Enough with the fist bumping. I never understand what is happening. This time I held my hands open because I thought he was giving me M&Ms
The level of giddiness I experience when someone I hate says something stupid in front of an audience is a tiny bit embarrassing.
Me: can I check my account balance?
Sperm bank employee: it doesn’t work like that
Hot chick at the bar just said that she’s gonna do something stupid tonight…
…I informed her that I only had a 1.75 GPA in high school.
Fiction has to make sense.
[Hall of Justice]
BATMAN: What a day…I just saved Gotham
SUPERMAN: For sure…I just saved the planet
AQUAMAN: I hear ya…I just got tangled up in some brine shrimp
Friends don’t tell friends 1980 was 40 years ago.
Getting a nosebleed on your period is like a ketchup sachet bursting at both ends.
Optimus Prime: *in an auto parts store* where are your dressing rooms
Me: We need a table of six for brunch, please
Hostess: No problem. Please have a seat. The wait should only be about eleven hours.
HER: I’m pansexual.
ME: Oh, cool.
*quietly nudges a cabinet door shut with my foot, hiding my pots and pans*
Scientist “human beings are psychologically prone to fundamentally misjudging probabilities.”
Me “That sounds really unlikely.”
A spider crawling along the wall suddenly fell off and kept crawling on the floor like it wasn’t a big deal, so I said out loud, “I saw that.”

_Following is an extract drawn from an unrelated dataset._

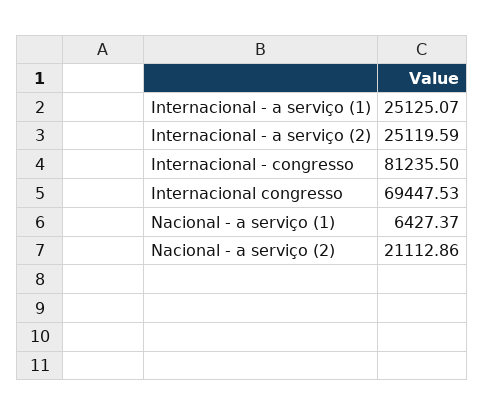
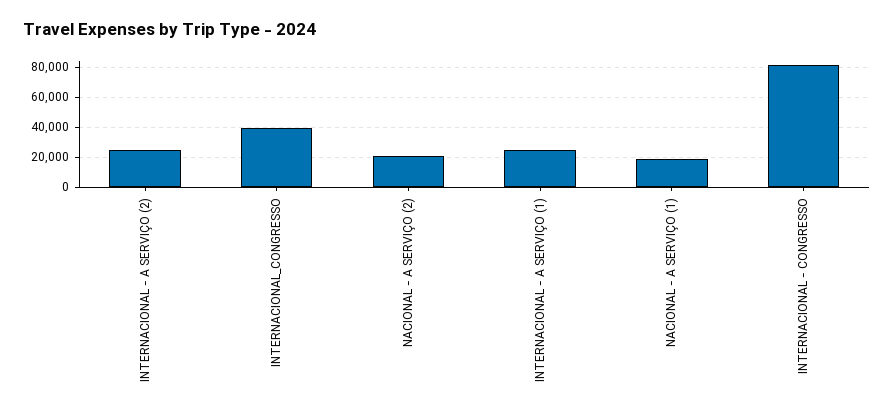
Internacional congresso: 69447.53 -> 40000
Nacional - a serviço (1): 6427.37 -> 20000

I still remember the day two Nigerian men were arguing on the bus, and they fully agreed to exchange numbers to meet up and fight that weekend cus they were late for work.
LOOOOOOOOOOOOL
WAITER: Would you like the usual, Mr Smith?
MR SMITH: *all smugly* Do birds fly?
*Penguin at the next table slams down his menu*
A ballerina walks into a barre. Embarrassed, she splits.
YouTube: hey we saw u watched a video about a thing
Me: great, would it be possible to fill my entire feed with that thing, forever?
WIFE: Kate’s new baby is 7lbs 11oz
ME:
WIFE: Roughly ½ a stone
ME:
WIFE: 3½ kilos
ME:
WIFE: [sigh] a four pack of beer
ME: Oh cool
DAD i can’t stay with your wife in same home.. she’s hiding all my snacks.